**Task instructions**
Switch "county / district" to "county" in the records below and write the lines out again with everything else unchanged. Begin at the line that has "collection date: 1882-04", stop after the last line of the records, and leave the pictures out.
## start
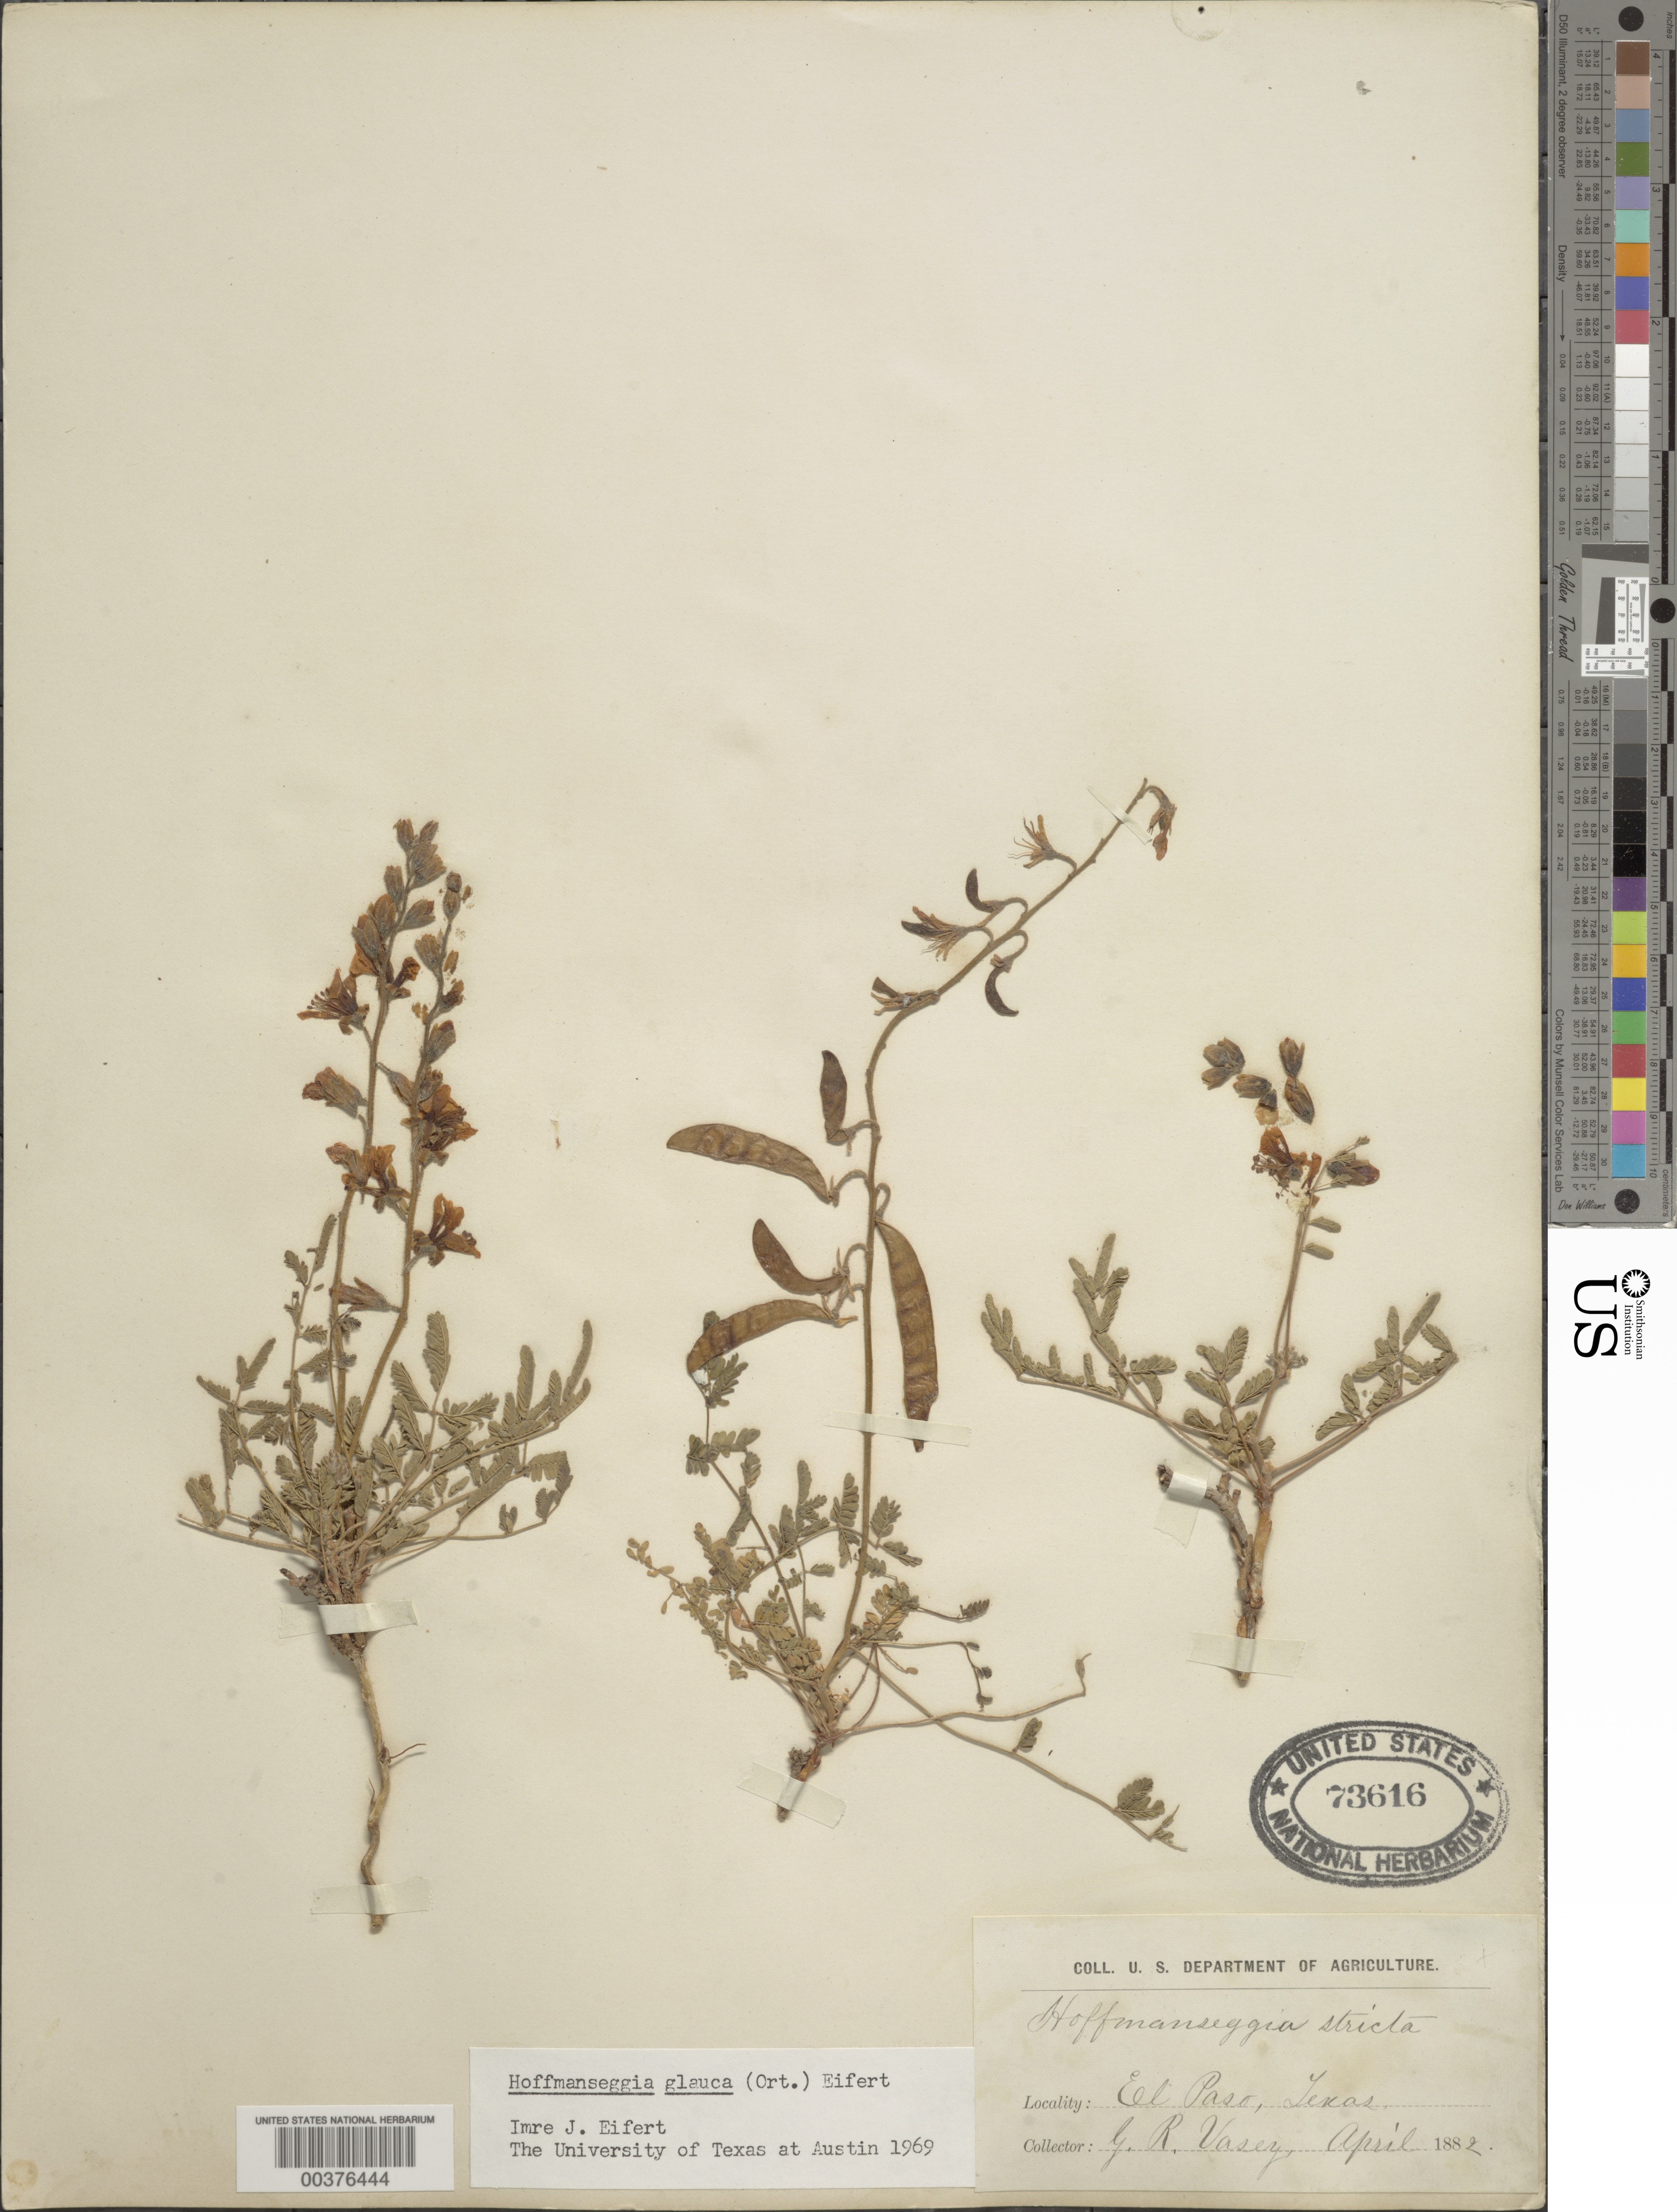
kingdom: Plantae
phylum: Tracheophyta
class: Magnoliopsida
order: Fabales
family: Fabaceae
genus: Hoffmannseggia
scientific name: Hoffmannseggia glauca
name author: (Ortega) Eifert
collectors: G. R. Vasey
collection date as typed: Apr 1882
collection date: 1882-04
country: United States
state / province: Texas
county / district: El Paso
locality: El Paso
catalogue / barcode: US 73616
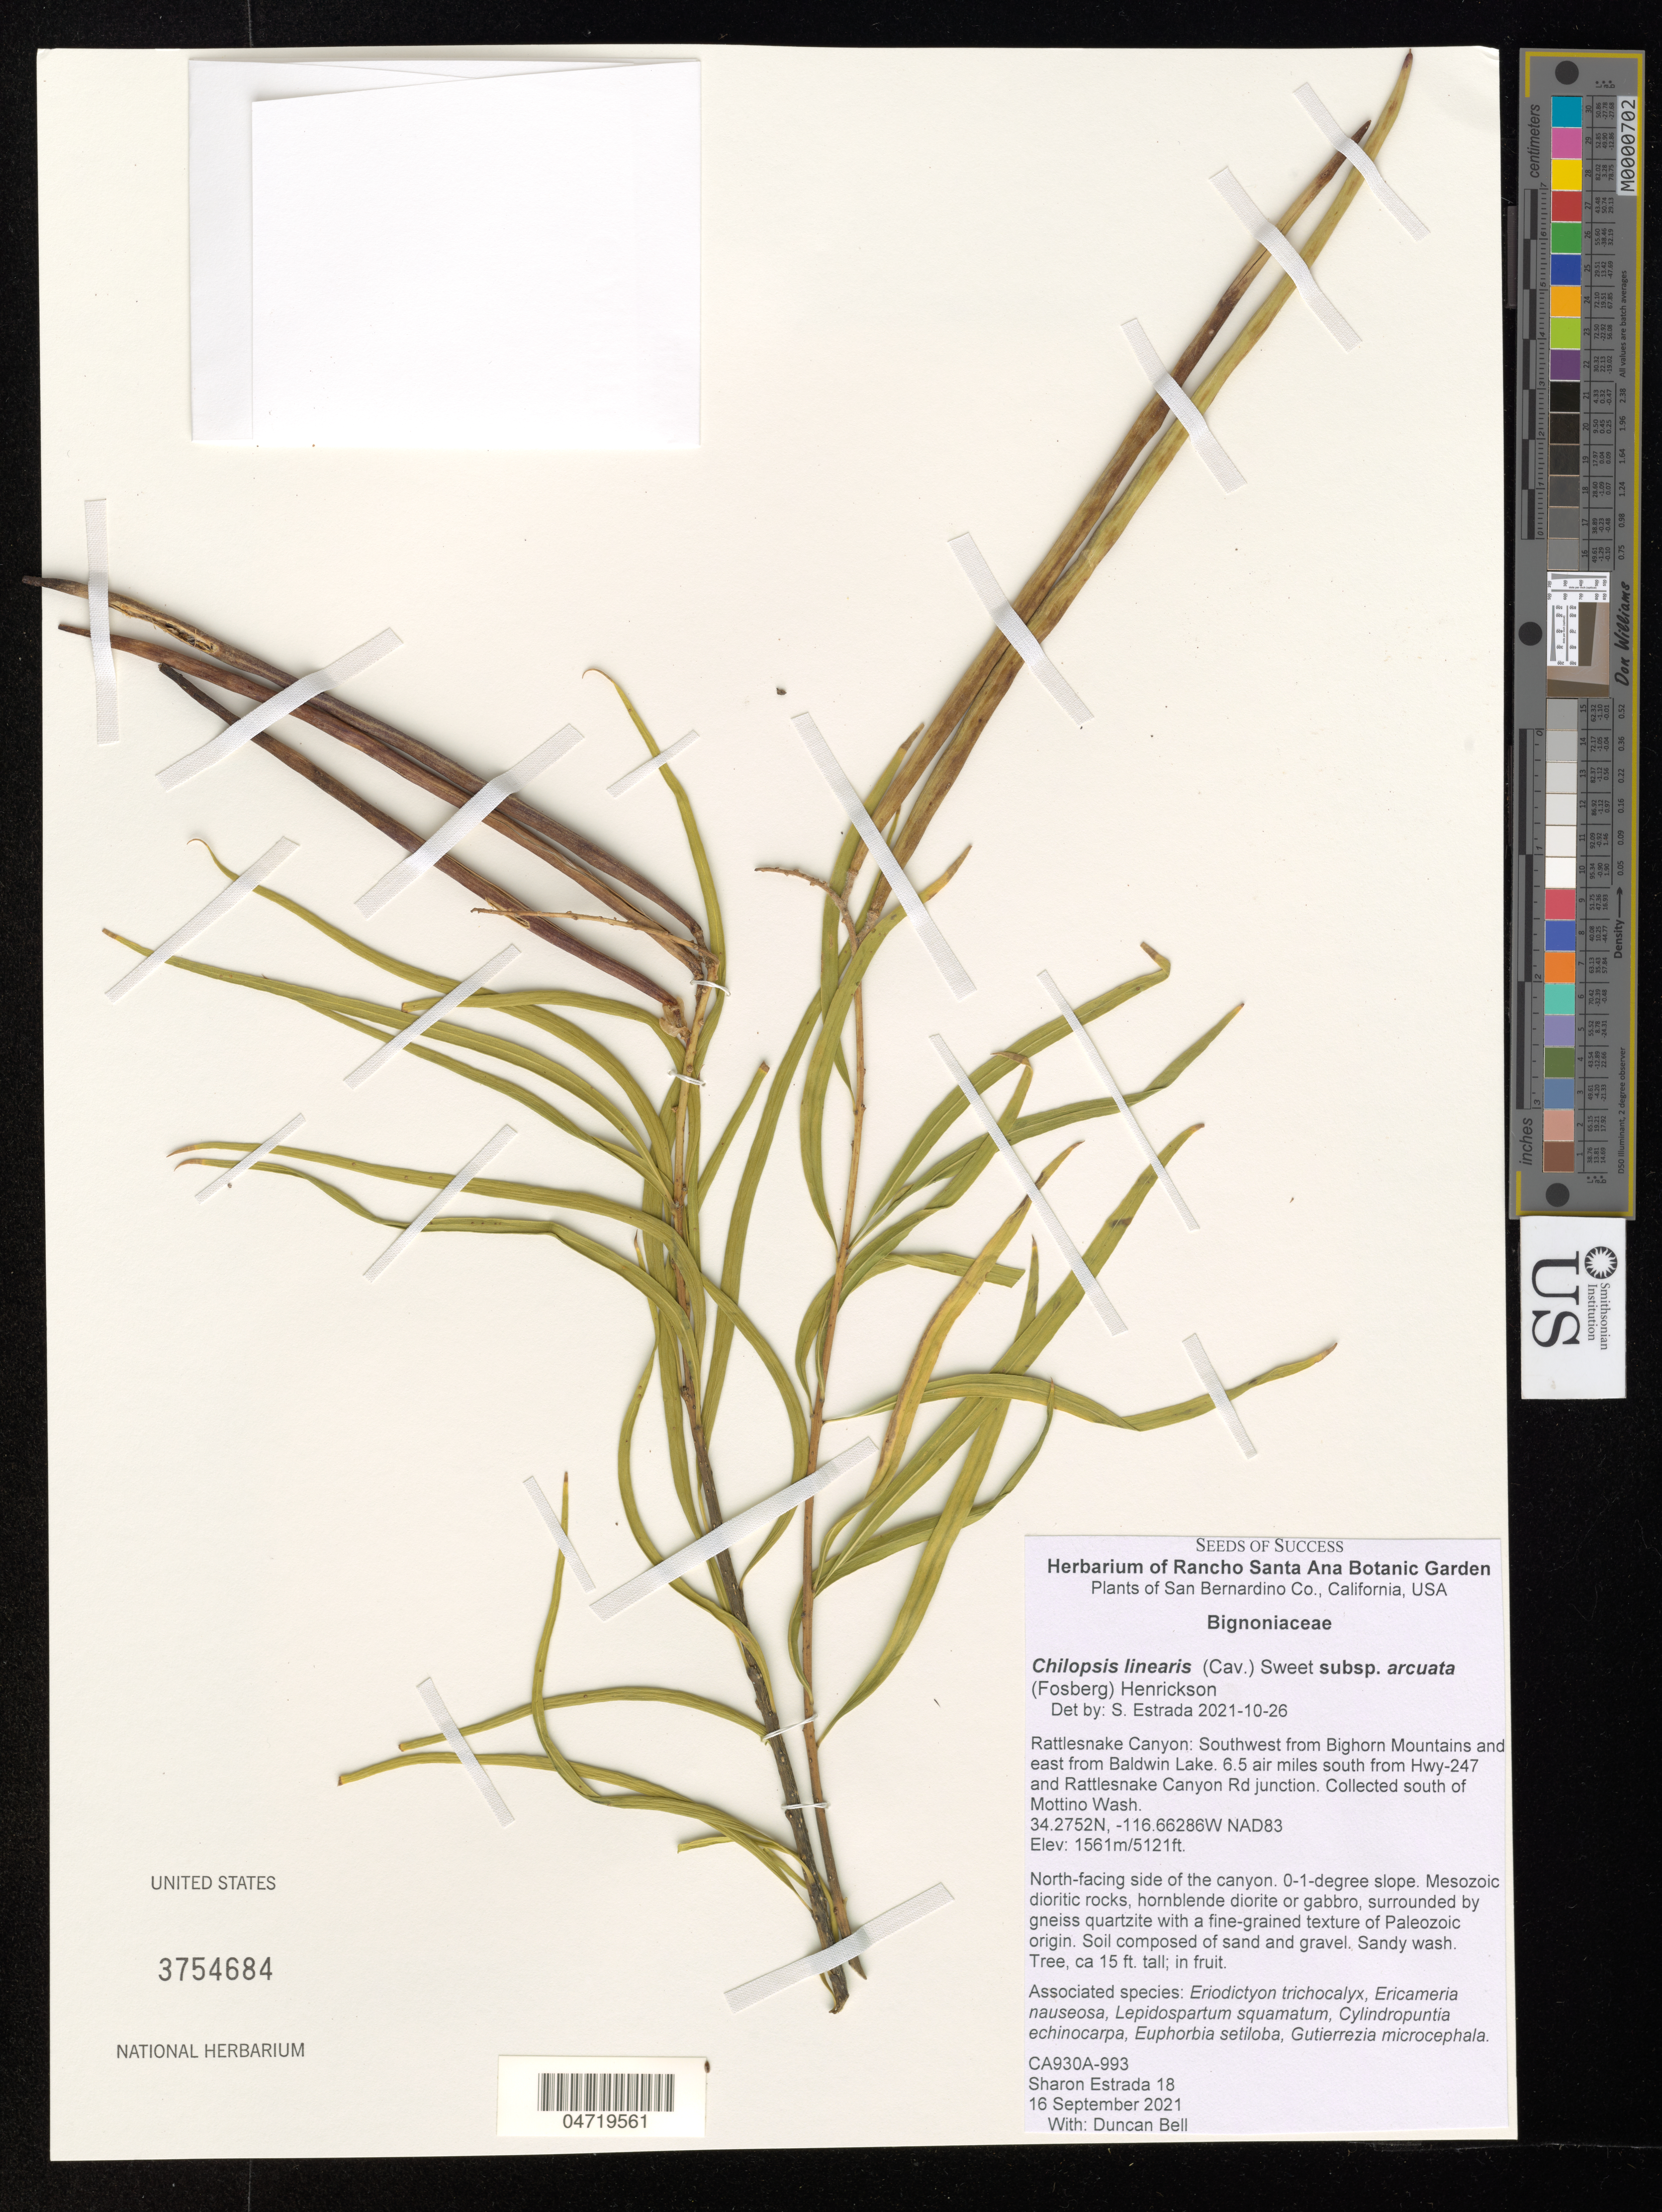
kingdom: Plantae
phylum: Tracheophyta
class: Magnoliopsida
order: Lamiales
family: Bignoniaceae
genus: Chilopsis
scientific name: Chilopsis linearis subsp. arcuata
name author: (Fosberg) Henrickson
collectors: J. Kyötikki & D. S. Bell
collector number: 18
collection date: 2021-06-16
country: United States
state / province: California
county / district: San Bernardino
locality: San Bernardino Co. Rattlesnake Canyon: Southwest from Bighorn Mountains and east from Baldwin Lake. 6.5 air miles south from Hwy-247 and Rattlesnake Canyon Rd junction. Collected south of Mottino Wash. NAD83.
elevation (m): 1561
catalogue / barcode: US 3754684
## end
**Completed exercise**
collection date: 1882-04
country: United States
state / province: Texas
county: El Paso
locality: El Paso
catalogue / barcode: US 73616
kingdom: Plantae
phylum: Tracheophyta
class: Magnoliopsida
order: Lamiales
family: Bignoniaceae
genus: Chilopsis
scientific name: Chilopsis linearis subsp. arcuata
name author: (Fosberg) Henrickson
collectors: J. Kyötikki & D. S. Bell
collector number: 18
collection date: 2021-06-16
country: United States
state / province: California
county: San Bernardino
locality: San Bernardino Co. Rattlesnake Canyon: Southwest from Bighorn Mountains and east from Baldwin Lake. 6.5 air miles south from Hwy-247 and Rattlesnake Canyon Rd junction. Collected south of Mottino Wash. NAD83.
elevation (m): 1561
catalogue / barcode: US 3754684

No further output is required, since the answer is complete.